Now let's set the number of epochs, and call our `train` and `test` functions for each iteration. We'll iterate through the training network by the number of epochs.  As we train the model, we'll calculate the loss as it decreases during the training. In addition, we'll display the accuracy as the optimization increases.

In [None]:
epochs = 15

for t in range(epochs):
    print(f'Epoch {t+1}\n-------------------------------')
    train(train_dataloader, model, cost, optimizer)
    test(test_dataloader, model)
print('Done!')

Let's look at the summary breakdown of the model architecture. It shows the number of filters used for the feature extraction and image reduction from pooling for each convolutional layer. Next, it shows 51136 input features and the 2 outputs used for classification in the linear layers.

In [None]:
summary(model, input_size=(15, 3, 201, 81))

 ## Test the model
 
You should have got somewhere between a 93-95 percent accuracy by the 15th epoch.
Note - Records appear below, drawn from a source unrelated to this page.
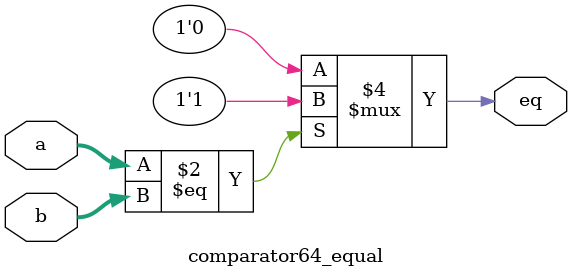
<source format=v>
module comparator64_equal(
    input [63:0] a,
    input [63:0] b,
    output reg eq
);

    always @(*) begin
        if (a == b) begin
            eq = 1;
        end else begin
            eq = 0;
    	end
    end

endmodule

// Verilog code for a 32-bit comparator. The module takes two 32-bit inputs a and b, and outputs three signals: eq (equal), gt (greater than), and lt (less than). The always block compares the two inputs and sets the output signals accordingly.

</source>
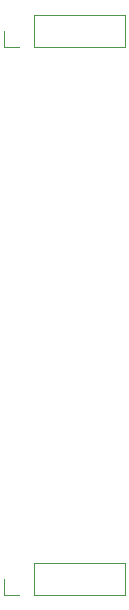
<source format=gto>
G04 #@! TF.GenerationSoftware,KiCad,Pcbnew,7.0.10*
G04 #@! TF.CreationDate,2024-06-27T11:43:53+02:00*
G04 #@! TF.ProjectId,Traffic LED Riser,54726166-6669-4632-904c-454420526973,rev?*
G04 #@! TF.SameCoordinates,Original*
G04 #@! TF.FileFunction,Legend,Top*
G04 #@! TF.FilePolarity,Positive*
%FSLAX46Y46*%
G04 Gerber Fmt 4.6, Leading zero omitted, Abs format (unit mm)*
G04 Created by KiCad (PCBNEW 7.0.10) date 2024-06-27 11:43:53*
%MOMM*%
%LPD*%
G01*
G04 APERTURE LIST*
%ADD10C,0.120000*%
%ADD11C,3.500000*%
%ADD12R,1.700000X1.700000*%
%ADD13O,1.700000X1.700000*%
G04 APERTURE END LIST*
D10*
X107987668Y-79052000D02*
X115667668Y-79052000D01*
X106717668Y-81712000D02*
X105387668Y-81712000D01*
X115667668Y-81712000D02*
X115667668Y-79052000D01*
X107987668Y-81712000D02*
X107987668Y-79052000D01*
X105387668Y-81712000D02*
X105387668Y-80382000D01*
X107987668Y-81712000D02*
X115667668Y-81712000D01*
X107987668Y-128108000D02*
X115667668Y-128108000D01*
X105387668Y-128108000D02*
X105387668Y-126778000D01*
X107987668Y-128108000D02*
X107987668Y-125448000D01*
X115667668Y-128108000D02*
X115667668Y-125448000D01*
X106717668Y-128108000D02*
X105387668Y-128108000D01*
X107987668Y-125448000D02*
X115667668Y-125448000D01*
%LPC*%
D11*
X118000000Y-118750000D03*
X103000000Y-118750000D03*
X118000000Y-75000000D03*
X103000000Y-75000000D03*
D12*
X106717668Y-80382000D03*
D13*
X109257668Y-80382000D03*
X111797668Y-80382000D03*
X114337668Y-80382000D03*
X114337668Y-126778000D03*
X111797668Y-126778000D03*
X109257668Y-126778000D03*
D12*
X106717668Y-126778000D03*
%LPD*%
M02*

</source>
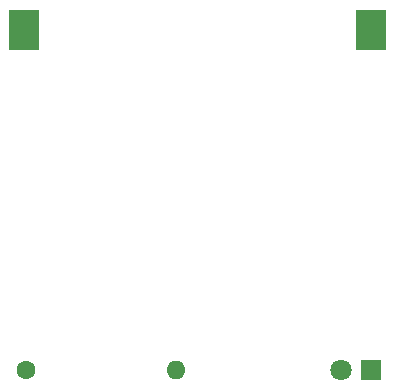
<source format=gbr>
%TF.GenerationSoftware,KiCad,Pcbnew,7.0.8*%
%TF.CreationDate,2023-11-11T20:39:46+01:00*%
%TF.ProjectId,FirstKicadProject,46697273-744b-4696-9361-6450726f6a65,rev?*%
%TF.SameCoordinates,Original*%
%TF.FileFunction,Soldermask,Top*%
%TF.FilePolarity,Negative*%
%FSLAX46Y46*%
G04 Gerber Fmt 4.6, Leading zero omitted, Abs format (unit mm)*
G04 Created by KiCad (PCBNEW 7.0.8) date 2023-11-11 20:39:46*
%MOMM*%
%LPD*%
G01*
G04 APERTURE LIST*
%ADD10R,1.800000X1.800000*%
%ADD11C,1.800000*%
%ADD12R,2.540000X3.510000*%
%ADD13C,1.600000*%
%ADD14O,1.600000X1.600000*%
G04 APERTURE END LIST*
D10*
%TO.C,D1*%
X167640000Y-101600000D03*
D11*
X165100000Y-101600000D03*
%TD*%
D12*
%TO.C,BT1*%
X138280000Y-72808970D03*
X167640000Y-72808970D03*
%TD*%
D13*
%TO.C,R1*%
X138430000Y-101600000D03*
D14*
X151130000Y-101600000D03*
%TD*%
M02*

</source>
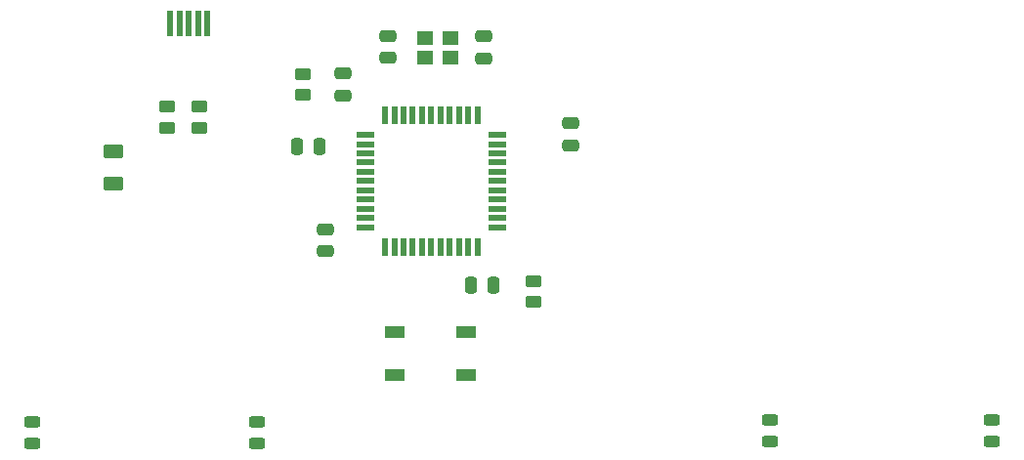
<source format=gbr>
%TF.GenerationSoftware,KiCad,Pcbnew,7.0.8*%
%TF.CreationDate,2023-11-14T13:05:45-05:00*%
%TF.ProjectId,KiCad Files,4b694361-6420-4466-996c-65732e6b6963,rev?*%
%TF.SameCoordinates,Original*%
%TF.FileFunction,Paste,Bot*%
%TF.FilePolarity,Positive*%
%FSLAX46Y46*%
G04 Gerber Fmt 4.6, Leading zero omitted, Abs format (unit mm)*
G04 Created by KiCad (PCBNEW 7.0.8) date 2023-11-14 13:05:45*
%MOMM*%
%LPD*%
G01*
G04 APERTURE LIST*
G04 Aperture macros list*
%AMRoundRect*
0 Rectangle with rounded corners*
0 $1 Rounding radius*
0 $2 $3 $4 $5 $6 $7 $8 $9 X,Y pos of 4 corners*
0 Add a 4 corners polygon primitive as box body*
4,1,4,$2,$3,$4,$5,$6,$7,$8,$9,$2,$3,0*
0 Add four circle primitives for the rounded corners*
1,1,$1+$1,$2,$3*
1,1,$1+$1,$4,$5*
1,1,$1+$1,$6,$7*
1,1,$1+$1,$8,$9*
0 Add four rect primitives between the rounded corners*
20,1,$1+$1,$2,$3,$4,$5,0*
20,1,$1+$1,$4,$5,$6,$7,0*
20,1,$1+$1,$6,$7,$8,$9,0*
20,1,$1+$1,$8,$9,$2,$3,0*%
G04 Aperture macros list end*
%ADD10RoundRect,0.243750X0.456250X-0.243750X0.456250X0.243750X-0.456250X0.243750X-0.456250X-0.243750X0*%
%ADD11RoundRect,0.250000X0.450000X-0.262500X0.450000X0.262500X-0.450000X0.262500X-0.450000X-0.262500X0*%
%ADD12R,1.800000X1.100000*%
%ADD13RoundRect,0.250000X-0.450000X0.262500X-0.450000X-0.262500X0.450000X-0.262500X0.450000X0.262500X0*%
%ADD14RoundRect,0.250000X0.250000X0.475000X-0.250000X0.475000X-0.250000X-0.475000X0.250000X-0.475000X0*%
%ADD15R,1.500000X0.550000*%
%ADD16R,0.550000X1.500000*%
%ADD17RoundRect,0.250000X0.475000X-0.250000X0.475000X0.250000X-0.475000X0.250000X-0.475000X-0.250000X0*%
%ADD18R,0.500000X2.250000*%
%ADD19RoundRect,0.250000X-0.625000X0.375000X-0.625000X-0.375000X0.625000X-0.375000X0.625000X0.375000X0*%
%ADD20RoundRect,0.250000X-0.475000X0.250000X-0.475000X-0.250000X0.475000X-0.250000X0.475000X0.250000X0*%
%ADD21R,1.400000X1.200000*%
G04 APERTURE END LIST*
D10*
%TO.C,D4*%
X192058750Y-113936250D03*
X192058750Y-112061250D03*
%TD*%
D11*
%TO.C,R4*%
X152400000Y-101837500D03*
X152400000Y-100012500D03*
%TD*%
D12*
%TO.C,SW1*%
X140375000Y-108175000D03*
X146575000Y-104475000D03*
X140375000Y-104475000D03*
X146575000Y-108175000D03*
%TD*%
D13*
%TO.C,R1*%
X132390000Y-82077500D03*
X132390000Y-83902500D03*
%TD*%
D14*
%TO.C,C3*%
X133810000Y-88390000D03*
X131910000Y-88390000D03*
%TD*%
D15*
%TO.C,U1*%
X137810000Y-95360000D03*
X137810000Y-94560000D03*
X137810000Y-93760000D03*
X137810000Y-92960000D03*
X137810000Y-92160000D03*
X137810000Y-91360000D03*
X137810000Y-90560000D03*
X137810000Y-89760000D03*
X137810000Y-88960000D03*
X137810000Y-88160000D03*
X137810000Y-87360000D03*
D16*
X139510000Y-85660000D03*
X140310000Y-85660000D03*
X141110000Y-85660000D03*
X141910000Y-85660000D03*
X142710000Y-85660000D03*
X143510000Y-85660000D03*
X144310000Y-85660000D03*
X145110000Y-85660000D03*
X145910000Y-85660000D03*
X146710000Y-85660000D03*
X147510000Y-85660000D03*
D15*
X149210000Y-87360000D03*
X149210000Y-88160000D03*
X149210000Y-88960000D03*
X149210000Y-89760000D03*
X149210000Y-90560000D03*
X149210000Y-91360000D03*
X149210000Y-92160000D03*
X149210000Y-92960000D03*
X149210000Y-93760000D03*
X149210000Y-94560000D03*
X149210000Y-95360000D03*
D16*
X147510000Y-97060000D03*
X146710000Y-97060000D03*
X145910000Y-97060000D03*
X145110000Y-97060000D03*
X144310000Y-97060000D03*
X143510000Y-97060000D03*
X142710000Y-97060000D03*
X141910000Y-97060000D03*
X141110000Y-97060000D03*
X140310000Y-97060000D03*
X139510000Y-97060000D03*
%TD*%
D17*
%TO.C,C4*%
X135830000Y-83940000D03*
X135830000Y-82040000D03*
%TD*%
D13*
%TO.C,R3*%
X120650000Y-84917500D03*
X120650000Y-86742500D03*
%TD*%
D14*
%TO.C,C6*%
X148890000Y-100380000D03*
X146990000Y-100380000D03*
%TD*%
D10*
%TO.C,D3*%
X172861250Y-113946250D03*
X172861250Y-112071250D03*
%TD*%
D13*
%TO.C,R2*%
X123460000Y-84887500D03*
X123460000Y-86712500D03*
%TD*%
D18*
%TO.C,USB1*%
X124120000Y-77690000D03*
X123320000Y-77690000D03*
X122520000Y-77690000D03*
X121720000Y-77690000D03*
X120920000Y-77690000D03*
%TD*%
D19*
%TO.C,F1*%
X115960000Y-88810000D03*
X115960000Y-91610000D03*
%TD*%
D20*
%TO.C,C7*%
X134375000Y-95550000D03*
X134375000Y-97450000D03*
%TD*%
D10*
%TO.C,D1*%
X108960000Y-114100000D03*
X108960000Y-112225000D03*
%TD*%
D17*
%TO.C,C2*%
X139740000Y-80700000D03*
X139740000Y-78800000D03*
%TD*%
D10*
%TO.C,D2*%
X128430000Y-114102500D03*
X128430000Y-112227500D03*
%TD*%
D20*
%TO.C,C1*%
X148080000Y-78810000D03*
X148080000Y-80710000D03*
%TD*%
D21*
%TO.C,Y1*%
X145180000Y-80630000D03*
X142980000Y-80630000D03*
X142980000Y-78930000D03*
X145180000Y-78930000D03*
%TD*%
D17*
%TO.C,C5*%
X155575000Y-88262500D03*
X155575000Y-86362500D03*
%TD*%
M02*

</source>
Here we grab a batch from our test data, and see how the model performs on the predicted result and the actual result. 

In [None]:
model.eval()
test_loss, correct = 0, 0
class_map = ['no', 'yes']

with torch.no_grad():
    for batch, (X, Y) in enumerate(test_dataloader):
        X, Y = X.to(device), Y.to(device)
        pred = model(X)
        print("Predicted:\nvalue={}, class_name= {}\n".format(pred[0].argmax(0),class_map[pred[0].argmax(0)]))
        print("Actual:\nvalue={}, class_name= {}\n".format(Y[0],class_map[Y[0]]))
        break